Porz (kg). Handel, Fotografie, Holz, oder Anlagenmechanik, Lehmbau und technische Zeichnung. In rund zehn verschiedene Sparten konnten Jugendliche beim Berufsparcours vom Porzer Verein Eigenart hineinschnuppern und selber Hand anlegen.
Präsentiert wurde er von Schülern aus Porz: "Es geht darum, dass auch die Fertigkeiten mit der Hand ausprobiert werden können, zum Beispiel ein Metallstück zu feilen oder selbst zu fotografieren", erläuterte Bürgeramtsleiter Norbert Becker. Da durch den Verein Eigenart das Catering der 3. Ausbildungsbörse übernommen wurde, hatte der Veranstalter weniger Aufwand und die Schüler konnten ihr Können zeigen.
Bürgeramtsleiter Becker hatte zur 3. Ausbildungsbörse
eingeladen.
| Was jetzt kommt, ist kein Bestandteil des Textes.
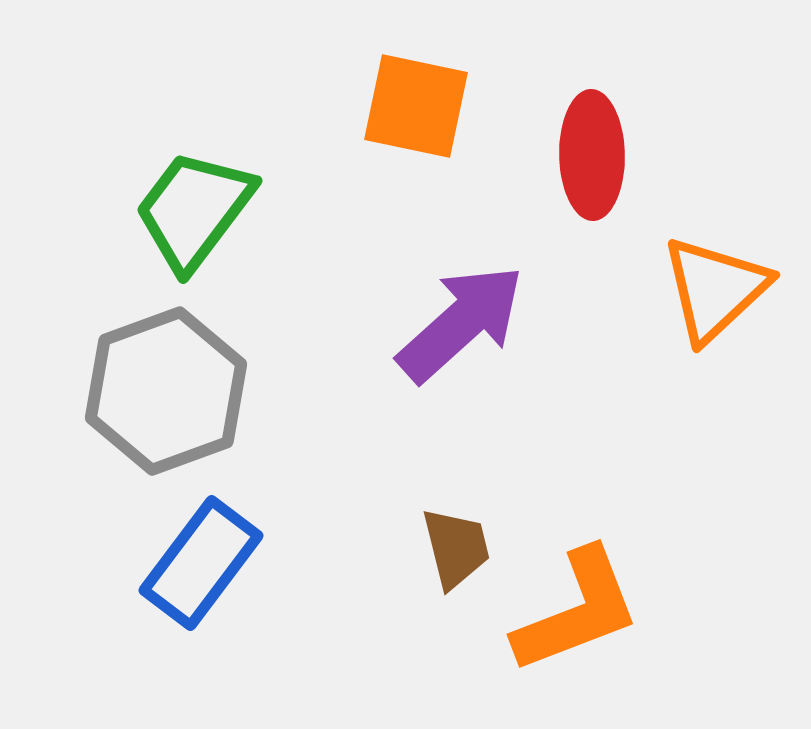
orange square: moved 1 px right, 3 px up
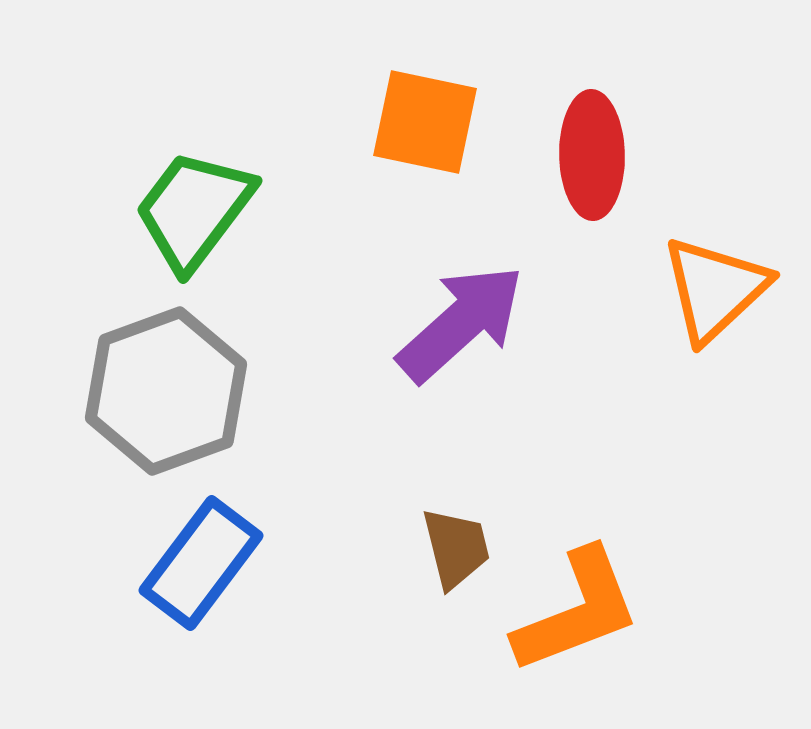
orange square: moved 9 px right, 16 px down
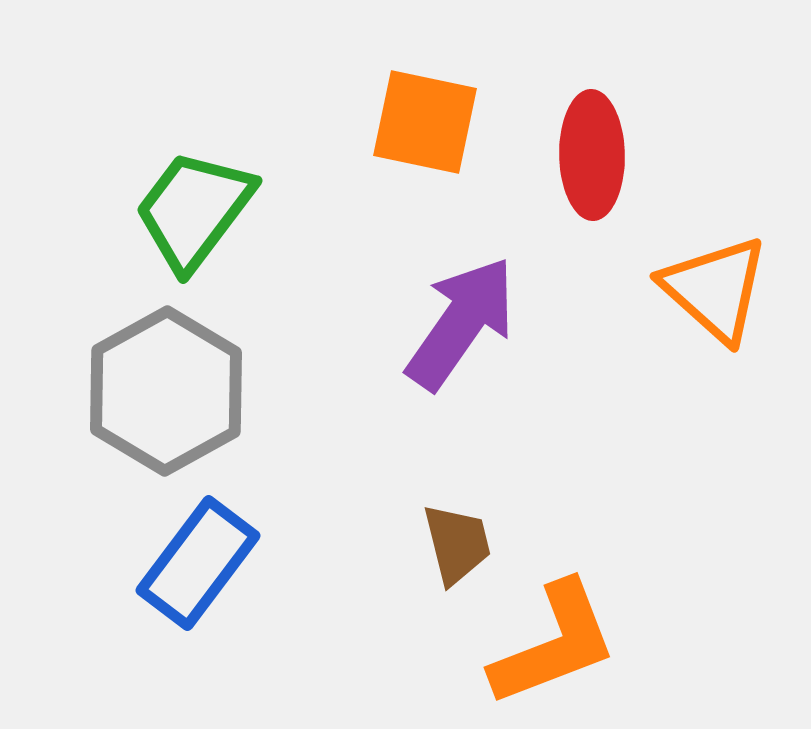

Zu den traditionell teilnehmenden Unternehmen und
sozialen Einrichtungen meldeten sich kurzfristig weitere Aussteller
an. Ein Stand der IHK Köln war im Eingangsbereich vertreten:
"Wir sind im Prinzip Vermittler von
Ausbildungsplätzen", sagte Gregor Berghausen. Für
den Geschäftsführer der Aus- und Weiterbildung der IHK
ist es wichtig, Jugendliche zu motivieren und Distanzen abzubauen:
"Durch kleinere Börsen in den Stadtteilen kann man mehr
Nähe erreichen", sagte er. Sein Eindruck: "Die
jungen Leute sind gut vorbereitet, die wissen, was sie hier mit der
Veranstaltung anfangen sollen". Für den Schirmherrn der
Veranstaltung, Bezirksbürgermeister Willi Stadoll, war die
Veranstaltung ein voller Erfolg. Berghausen: "Das ist eine
Börse, die gegen den Trend läuft, wir haben sonst
rückläufige Zahlen bei Ausbildungsbörsen".